Well, I wasn’t thinking about a cap as such, but just saying that we make clear that the node manager is something that can be used for managing tens or hundreds of nodes. Then, if you’re a really advanced user and you want to get into managing thousands, and group them by certain kinds of things like CPU usage or whatever, have a look at other existing platforms.
Not sure where you are referring to for node number as 001, is that part of the --json output?
If so, I would disagree on parameter being outputted a 001 and not 1. I wouldn’t want to add extra logic to any parsers more than necessary.
The grouping can be at a higher level off containers or VMs where some containers or VMs are marked as staging (say 5% of entire fleet) as oppose to production (entire fleet minus 5%), and its up to the user to decide which group here off safenode pids should get the update first etc.
I think adding that kind of grouping into safenode pid at this time adds to the complexity without much benefit for most users.
Personally, I do wish we weren’t creating new services per safenodeX on a host. While it offers isolation now, its pretty heavy on the # of services it will end up creating on the OS etc. One suggestion I would make here would be the safenode manager (or a variant) as service that is always running upon startup, and based on a setting spins up child pids for safenode binaries that run, and you would control the count with a json setting or RPC call or parameter passed into the service. This limits the query to just 1 endpoint and it queries the safenode pids that are child processes of that service or internally keeps track of them at a certain frequency. The user could always query the individual safenode too if required if a RPC parameter is always passed into those services at startup from the higher level service (though KISS applies here too, so maybe its not worth exposing many options here, everything routes through the parent process or the safenode manager service etc).
Alternatively, to be honest, I am not a fan off safenodeX when managing 100s of safenode pids on a Windows or Linux host, it be cleaner if it was systemctl start safenode@1, systemctl start safenode@2 etc where you only have 1 service defined but it allows to take in argument for the safenode service # to spin up so the service, so at /etc/systemd/system is defined only once and is generic. As a vendor here to the OS and owning this product, I can see folks getting upset if they have 100 safenode X services registered on a Windows or Linux OS.
I get it that we are at early stages here, and we have to start somewhere so for now its far better than the older safeup mechanism or spinning them up manually one at a time.

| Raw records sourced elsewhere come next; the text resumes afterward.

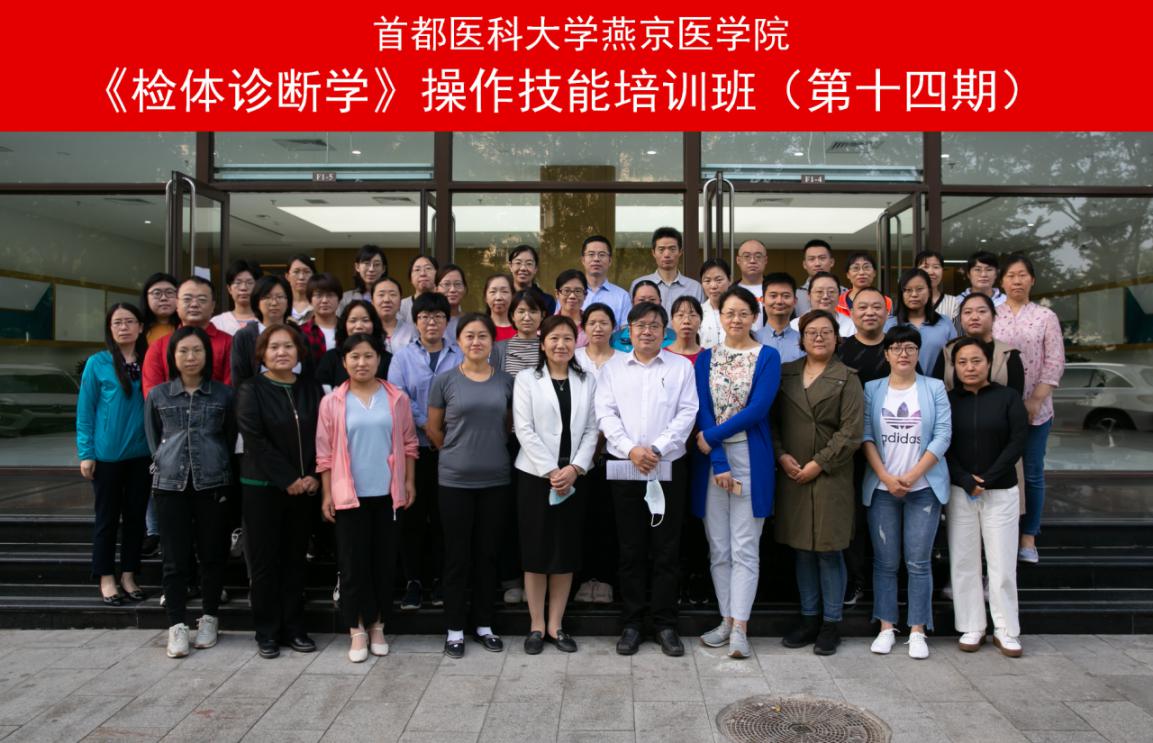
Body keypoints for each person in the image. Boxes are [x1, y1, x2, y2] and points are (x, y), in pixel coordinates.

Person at [596, 301, 699, 657]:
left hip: (667, 466)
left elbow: (688, 412)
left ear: (664, 331)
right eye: (640, 325)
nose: (647, 331)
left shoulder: (680, 367)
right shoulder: (613, 368)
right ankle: (632, 623)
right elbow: (605, 413)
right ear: (628, 331)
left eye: (654, 325)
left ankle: (665, 624)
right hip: (625, 467)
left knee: (667, 549)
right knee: (630, 548)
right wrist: (631, 450)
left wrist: (655, 448)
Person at [317, 333, 419, 662]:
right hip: (350, 496)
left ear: (379, 359)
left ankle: (378, 624)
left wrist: (409, 482)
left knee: (383, 563)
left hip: (387, 494)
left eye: (368, 356)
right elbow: (324, 454)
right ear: (344, 362)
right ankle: (356, 627)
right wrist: (327, 494)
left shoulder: (396, 398)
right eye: (355, 357)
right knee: (352, 564)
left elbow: (409, 444)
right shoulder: (333, 402)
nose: (361, 363)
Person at [692, 287, 781, 659]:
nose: (736, 319)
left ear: (754, 316)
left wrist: (712, 438)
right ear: (719, 316)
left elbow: (758, 409)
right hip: (712, 461)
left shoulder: (767, 356)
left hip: (750, 456)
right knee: (719, 547)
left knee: (745, 546)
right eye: (729, 313)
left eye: (743, 313)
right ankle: (726, 620)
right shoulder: (705, 357)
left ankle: (741, 627)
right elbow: (702, 408)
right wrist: (718, 461)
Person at [773, 310, 863, 656]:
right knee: (802, 550)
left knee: (828, 550)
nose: (819, 337)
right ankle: (809, 618)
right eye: (812, 332)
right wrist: (781, 455)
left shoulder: (847, 378)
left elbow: (851, 432)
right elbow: (772, 421)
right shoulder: (787, 373)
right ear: (801, 339)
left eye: (826, 331)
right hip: (792, 472)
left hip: (830, 475)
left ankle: (831, 623)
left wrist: (819, 463)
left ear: (837, 338)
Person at [143, 326, 237, 659]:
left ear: (207, 355)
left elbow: (228, 438)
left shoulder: (224, 395)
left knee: (212, 555)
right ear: (173, 356)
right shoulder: (159, 395)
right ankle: (177, 625)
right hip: (170, 485)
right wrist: (165, 462)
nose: (191, 357)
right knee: (174, 559)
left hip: (213, 483)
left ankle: (209, 618)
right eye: (183, 351)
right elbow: (154, 439)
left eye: (197, 350)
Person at [427, 314, 516, 658]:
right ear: (459, 341)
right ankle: (454, 628)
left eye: (482, 336)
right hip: (455, 481)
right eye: (469, 336)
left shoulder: (506, 381)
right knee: (457, 556)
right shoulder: (445, 381)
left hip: (496, 479)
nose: (476, 342)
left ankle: (484, 624)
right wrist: (456, 453)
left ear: (492, 342)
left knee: (487, 554)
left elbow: (508, 425)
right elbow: (434, 430)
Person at [862, 326, 952, 660]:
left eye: (910, 347)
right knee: (885, 562)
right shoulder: (872, 389)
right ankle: (887, 626)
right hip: (882, 487)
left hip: (923, 488)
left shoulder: (934, 387)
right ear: (886, 354)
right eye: (896, 348)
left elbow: (942, 435)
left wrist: (913, 475)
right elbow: (865, 435)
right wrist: (886, 476)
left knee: (918, 561)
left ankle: (917, 629)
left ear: (917, 353)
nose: (903, 353)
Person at [235, 324, 324, 659]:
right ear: (262, 353)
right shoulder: (251, 389)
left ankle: (295, 628)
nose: (281, 352)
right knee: (264, 562)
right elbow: (254, 439)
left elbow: (324, 435)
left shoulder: (311, 388)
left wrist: (313, 474)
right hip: (263, 488)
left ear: (299, 352)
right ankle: (267, 632)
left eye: (288, 346)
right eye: (274, 347)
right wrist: (288, 478)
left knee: (295, 560)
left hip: (304, 489)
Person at [513, 315, 599, 654]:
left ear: (575, 343)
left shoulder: (587, 380)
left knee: (565, 551)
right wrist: (552, 470)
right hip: (535, 477)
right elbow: (524, 429)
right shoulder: (526, 379)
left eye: (567, 338)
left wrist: (575, 468)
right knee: (536, 552)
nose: (561, 345)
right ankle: (536, 625)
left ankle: (556, 625)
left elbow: (592, 429)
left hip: (575, 478)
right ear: (542, 343)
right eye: (554, 338)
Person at [946, 338, 1029, 658]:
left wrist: (989, 478)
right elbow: (942, 443)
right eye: (962, 362)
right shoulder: (948, 400)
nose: (969, 367)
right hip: (960, 490)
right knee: (964, 560)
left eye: (976, 361)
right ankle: (972, 626)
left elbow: (1017, 441)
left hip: (1001, 490)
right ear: (954, 367)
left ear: (989, 363)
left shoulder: (1008, 397)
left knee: (1002, 563)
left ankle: (1006, 629)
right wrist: (965, 479)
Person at [387, 293, 462, 612]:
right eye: (425, 317)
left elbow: (465, 393)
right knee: (412, 517)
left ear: (447, 321)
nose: (432, 322)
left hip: (451, 448)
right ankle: (414, 581)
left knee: (446, 518)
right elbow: (398, 397)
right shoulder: (402, 357)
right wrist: (428, 426)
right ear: (415, 322)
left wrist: (441, 430)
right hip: (413, 451)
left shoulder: (460, 354)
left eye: (438, 316)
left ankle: (445, 580)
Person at [993, 253, 1065, 564]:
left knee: (1033, 473)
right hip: (998, 410)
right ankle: (1002, 535)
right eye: (1010, 275)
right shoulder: (992, 314)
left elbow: (1055, 361)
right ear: (1002, 282)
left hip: (1037, 410)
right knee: (1002, 471)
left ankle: (1028, 536)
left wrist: (1035, 400)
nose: (1017, 281)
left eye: (1022, 275)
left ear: (1032, 280)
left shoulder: (1046, 316)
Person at [78, 303, 151, 606]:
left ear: (140, 327)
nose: (123, 327)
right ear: (110, 328)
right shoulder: (98, 363)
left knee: (136, 518)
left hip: (142, 454)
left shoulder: (150, 360)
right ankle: (106, 577)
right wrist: (86, 452)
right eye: (117, 322)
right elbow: (85, 410)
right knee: (107, 518)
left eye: (129, 321)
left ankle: (129, 575)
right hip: (106, 456)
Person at [836, 286, 893, 607]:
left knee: (887, 516)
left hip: (894, 449)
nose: (870, 312)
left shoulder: (897, 348)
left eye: (876, 307)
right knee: (854, 518)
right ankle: (855, 580)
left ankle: (889, 582)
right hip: (851, 451)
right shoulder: (841, 350)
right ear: (851, 313)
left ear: (886, 312)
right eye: (863, 307)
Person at [571, 303, 624, 605]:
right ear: (584, 327)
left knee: (609, 517)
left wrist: (605, 440)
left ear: (613, 327)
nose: (598, 328)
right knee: (581, 517)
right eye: (592, 322)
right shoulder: (574, 358)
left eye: (604, 322)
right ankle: (581, 578)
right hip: (577, 451)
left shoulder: (624, 360)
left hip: (614, 450)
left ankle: (605, 579)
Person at [142, 276, 232, 397]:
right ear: (177, 304)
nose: (194, 304)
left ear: (212, 306)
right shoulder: (158, 346)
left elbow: (230, 391)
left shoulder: (229, 343)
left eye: (202, 299)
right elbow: (152, 393)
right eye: (187, 299)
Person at [934, 292, 1025, 395]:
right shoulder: (948, 351)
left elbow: (1016, 396)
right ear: (960, 319)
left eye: (982, 311)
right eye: (967, 312)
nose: (974, 317)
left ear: (993, 317)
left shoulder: (1008, 354)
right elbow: (936, 392)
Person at [886, 268, 957, 377]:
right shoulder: (888, 324)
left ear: (929, 291)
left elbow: (955, 358)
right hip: (898, 385)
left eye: (919, 289)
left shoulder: (945, 323)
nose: (914, 294)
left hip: (938, 385)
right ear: (901, 294)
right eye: (908, 290)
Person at [231, 275, 298, 386]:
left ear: (288, 302)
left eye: (280, 297)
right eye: (267, 297)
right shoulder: (244, 336)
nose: (274, 303)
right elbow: (239, 381)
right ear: (257, 301)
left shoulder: (299, 335)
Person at [316, 300, 390, 393]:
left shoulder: (387, 359)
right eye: (353, 321)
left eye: (365, 320)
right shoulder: (331, 358)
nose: (359, 326)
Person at [630, 227, 705, 307]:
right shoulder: (639, 285)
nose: (666, 255)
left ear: (680, 252)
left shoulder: (695, 287)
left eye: (672, 249)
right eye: (661, 249)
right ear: (653, 252)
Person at [580, 235, 631, 330]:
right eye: (591, 254)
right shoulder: (570, 295)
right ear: (583, 260)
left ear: (610, 260)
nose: (596, 259)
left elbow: (625, 333)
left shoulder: (622, 296)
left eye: (602, 254)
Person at [610, 281, 676, 352]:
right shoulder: (615, 340)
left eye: (652, 299)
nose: (647, 303)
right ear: (632, 303)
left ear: (660, 302)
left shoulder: (674, 338)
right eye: (641, 300)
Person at [492, 290, 546, 375]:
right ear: (512, 316)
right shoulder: (498, 349)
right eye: (521, 312)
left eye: (533, 311)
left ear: (542, 315)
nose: (527, 318)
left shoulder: (549, 347)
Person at [754, 272, 805, 363]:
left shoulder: (804, 341)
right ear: (762, 300)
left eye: (786, 296)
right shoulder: (752, 339)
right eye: (773, 296)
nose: (779, 301)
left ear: (795, 301)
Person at [790, 272, 855, 337]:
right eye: (819, 291)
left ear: (839, 295)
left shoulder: (851, 326)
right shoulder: (795, 326)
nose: (825, 296)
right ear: (809, 296)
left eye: (831, 291)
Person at [298, 272, 343, 361]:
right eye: (319, 295)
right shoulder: (301, 332)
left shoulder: (348, 328)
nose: (324, 300)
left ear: (339, 299)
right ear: (310, 300)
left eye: (330, 295)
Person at [794, 240, 845, 316]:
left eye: (822, 258)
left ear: (831, 262)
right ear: (804, 264)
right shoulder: (795, 295)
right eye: (812, 259)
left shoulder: (845, 293)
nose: (817, 263)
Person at [211, 260, 261, 335]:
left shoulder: (266, 321)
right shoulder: (217, 322)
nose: (243, 288)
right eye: (238, 282)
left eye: (249, 283)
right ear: (229, 289)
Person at [836, 252, 892, 317]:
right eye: (856, 268)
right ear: (848, 275)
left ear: (874, 273)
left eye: (866, 267)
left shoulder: (886, 302)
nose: (861, 272)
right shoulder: (837, 303)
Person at [337, 245, 388, 315]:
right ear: (357, 267)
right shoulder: (345, 299)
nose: (371, 269)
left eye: (376, 264)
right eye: (367, 263)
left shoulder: (391, 298)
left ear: (383, 269)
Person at [508, 244, 557, 315]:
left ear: (535, 269)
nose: (523, 268)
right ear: (510, 266)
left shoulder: (547, 301)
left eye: (529, 264)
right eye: (518, 263)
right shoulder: (503, 298)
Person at [371, 275, 414, 352]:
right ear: (372, 301)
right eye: (381, 295)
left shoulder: (412, 331)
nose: (387, 300)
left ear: (400, 300)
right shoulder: (367, 330)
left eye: (392, 294)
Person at [916, 250, 960, 320]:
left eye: (936, 267)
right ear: (916, 271)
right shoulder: (908, 301)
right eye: (926, 267)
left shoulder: (954, 303)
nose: (931, 272)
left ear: (942, 271)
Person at [698, 258, 733, 349]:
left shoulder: (740, 311)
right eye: (707, 281)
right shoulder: (697, 312)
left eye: (719, 280)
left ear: (730, 280)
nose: (713, 286)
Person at [141, 272, 180, 344]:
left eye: (169, 292)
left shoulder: (187, 326)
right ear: (146, 297)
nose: (163, 298)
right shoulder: (138, 329)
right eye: (157, 293)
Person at [398, 255, 439, 323]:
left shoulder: (446, 303)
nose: (422, 273)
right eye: (417, 270)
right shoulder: (402, 306)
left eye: (428, 268)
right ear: (410, 278)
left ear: (437, 273)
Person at [554, 269, 590, 348]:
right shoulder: (548, 325)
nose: (572, 296)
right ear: (557, 294)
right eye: (566, 291)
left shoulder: (593, 325)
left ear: (585, 294)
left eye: (578, 291)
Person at [435, 263, 468, 341]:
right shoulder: (429, 322)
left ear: (464, 289)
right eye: (446, 284)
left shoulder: (470, 321)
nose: (452, 290)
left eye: (458, 284)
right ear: (436, 289)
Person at [667, 295, 703, 363]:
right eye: (680, 315)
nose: (686, 321)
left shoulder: (708, 357)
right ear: (672, 322)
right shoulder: (662, 355)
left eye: (692, 315)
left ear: (700, 321)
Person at [483, 273, 516, 342]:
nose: (498, 297)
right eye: (493, 292)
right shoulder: (479, 328)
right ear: (485, 298)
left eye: (504, 291)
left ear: (513, 296)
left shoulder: (521, 330)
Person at [735, 239, 768, 306]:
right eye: (747, 256)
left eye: (758, 256)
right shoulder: (729, 291)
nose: (752, 261)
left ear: (765, 260)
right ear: (738, 260)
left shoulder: (776, 290)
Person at [286, 254, 316, 324]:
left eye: (307, 272)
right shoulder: (282, 304)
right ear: (287, 276)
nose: (301, 277)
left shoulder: (320, 304)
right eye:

While that is another reasonable approach, it’s re-write of the entire application. I don’t think we can afford that at this point in time.
It’s a reasonable point, but it’s just really an administration/management issue. I’m pretty sure you still actually end up with X number of services running, doing it that way. I actually did consider that for Systemd, but I’m not sure it was supported by the service-manager-rs crate. I may look into that again. On Windows, I don’t think you can get that kind of management, at least not that I’m aware of.
Yep, I agree with you, that’s a pretty significant architectural change at this time.
Not a deal breaker by any means at this time. I am okay in using what we have today, .
Yes, while it will create N services or pids, the filesystem will only have 1 generic implementation of the service on disk.
Yes, Windows won’t support this hence the suggestion of parent/child process management (maybe in the distance future, or maybe not at all). Up to MaidSafe to decide later on.